## Provided information
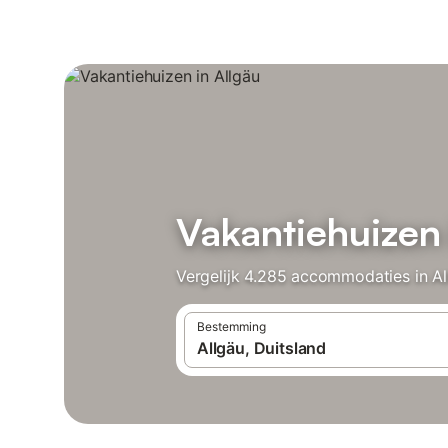
Vakantiehuizen 
Vergelijk 4.285 accommodaties in Al
Bestemming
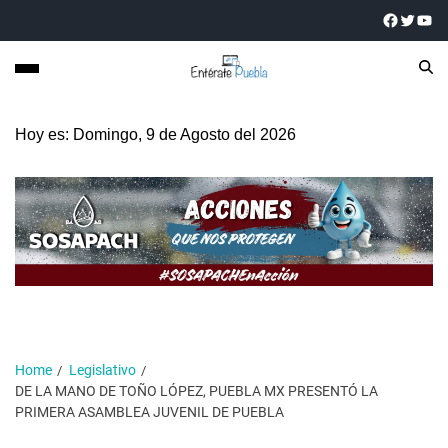
Hoy es: Domingo, 9 de Agosto del 2026
Home
Legislativo
DE LA MANO DE TOÑO LÓPEZ, PUEBLA MX PRESENTÓ LA
PRIMERA ASAMBLEA JUVENIL DE PUEBLA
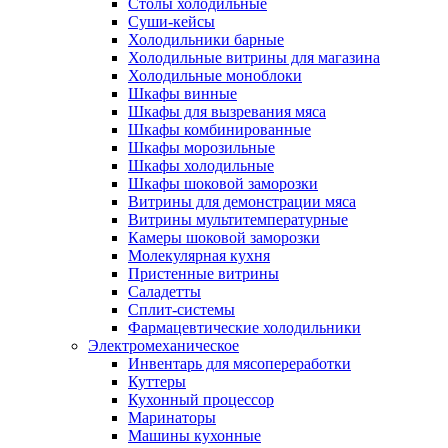
Столы холодильные
Суши-кейсы
Холодильники барные
Холодильные витрины для магазина
Холодильные моноблоки
Шкафы винные
Шкафы для вызревания мяса
Шкафы комбинированные
Шкафы морозильные
Шкафы холодильные
Шкафы шоковой заморозки
Витрины для демонстрации мяса
Витрины мультитемпературные
Камеры шоковой заморозки
Молекулярная кухня
Пристенные витрины
Саладетты
Сплит-системы
Фармацевтические холодильники
Электромеханическое
Инвентарь для мясопереработки
Куттеры
Кухонный процессор
Маринаторы
Машины кухонные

## The problem
Could you extract every line above verbatim, leaving the pictures out of your answer?

## Exercise answer
Vakantiehuizen 
Vergelijk 4.285 accommodaties in Al
Bestemming
Hoy es: Domingo, 9 de Agosto del 2026
Home
Legislativo
DE LA MANO DE TOÑO LÓPEZ, PUEBLA MX PRESENTÓ LA
PRIMERA ASAMBLEA JUVENIL DE PUEBLA
Столы холодильные
Суши-кейсы
Холодильники барные
Холодильные витрины для магазина
Холодильные моноблоки
Шкафы винные
Шкафы для вызревания мяса
Шкафы комбинированные
Шкафы морозильные
Шкафы холодильные
Шкафы шоковой заморозки
Витрины для демонстрации мяса
Витрины мультитемпературные
Камеры шоковой заморозки
Молекулярная кухня
Пристенные витрины
Саладетты
Сплит-системы
Фармацевтические холодильники
Электромеханическое
Инвентарь для мясопереработки
Куттеры
Кухонный процессор
Маринаторы
Машины кухонные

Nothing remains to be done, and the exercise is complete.